I wrote this little assembly file for amd64. What the code does is not important for this question.
.globl fib
fib: mov %edi,%ecx
xor %eax,%eax
jrcxz 1f
lea 1(%rax),%ebx
0: add %rbx,%rax
xchg %rax,%rbx
loop 0b
1: ret
Then I proceeded to assemble and then disassemble this on both Solaris and Linux.
$ as -o y.o -xarch=amd64 -V y.s
as: Sun Compiler Common 12.1 SunOS_i386 Patch 141858-04 2009/12/08
$ dis y.o
disassembly for y.o
section .text
0x0: 8b cf movl %edi,%ecx
0x2: 33 c0 xorl %eax,%eax
0x4: e3 0a jcxz +0xa <0x10>
0x6: 8d 58 01 leal 0x1(%rax),%ebx
0x9: 48 03 c3 addq %rbx,%rax
0xc: 48 93 xchgq %rbx,%rax
0xe: e2 f9 loop -0x7 <0x9>
0x10: c3 ret
$ as --64 -o y.o -V y.s
GNU assembler version 2.22.90 (x86_64-linux-gnu) using BFD version (GNU Binutils for Ubuntu) 2.22.90.20120924
$ objdump -d y.o
y.o: file format elf64-x86-64
Disassembly of section .text:
0000000000000000 <fib>:
0: 89 f9 mov %edi,%ecx
2: 31 c0 xor %eax,%eax
4: e3 0a jrcxz 10 <fib+0x10>
6: 8d 58 01 lea 0x1(%rax),%ebx
9: 48 01 d8 add %rbx,%rax
c: 48 93 xchg %rax,%rbx
e: e2 f9 loop 9 <fib+0x9>
10: c3 retq
How comes the generated machine code is different? Sun as generates 8b cf
for mov %edi,%ecx
while gas generates 89 f9
for the very same instruction. Is this because of the various ways to encode the same instruction under x86 or do these two encodings really have a particular difference?

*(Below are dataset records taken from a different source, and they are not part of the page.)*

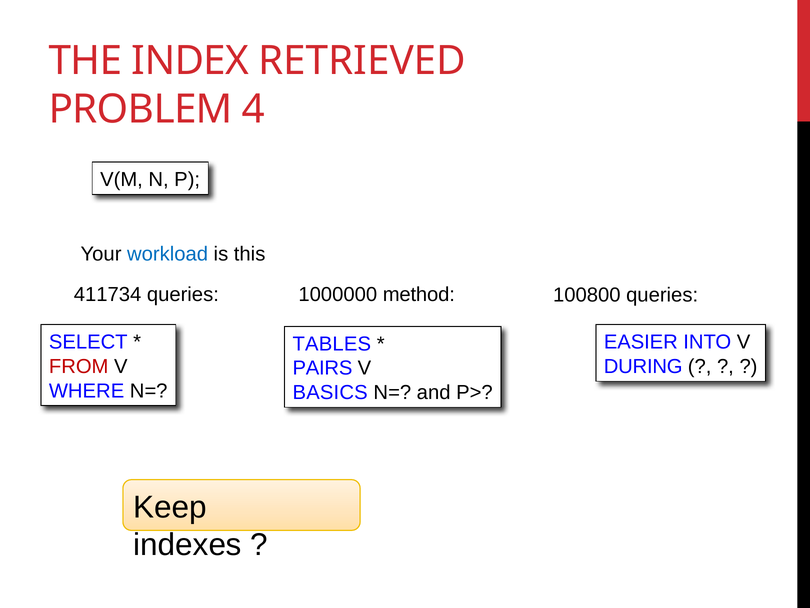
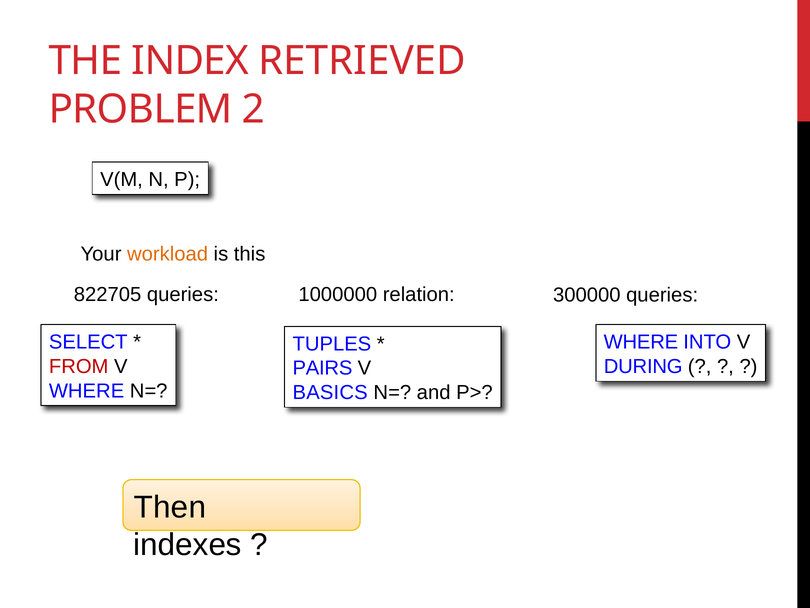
4: 4 -> 2
workload colour: blue -> orange
411734: 411734 -> 822705
method: method -> relation
100800: 100800 -> 300000
EASIER at (641, 342): EASIER -> WHERE
TABLES: TABLES -> TUPLES
Keep: Keep -> Then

Some x86 instructions have multiple encodings that do the same thing. In particular, any instruction that acts on two registers can have the registers swapped and the direction bit in the instruction reversed.
Which one a given assembler/compiler picks simply depends on what the tool authors chose.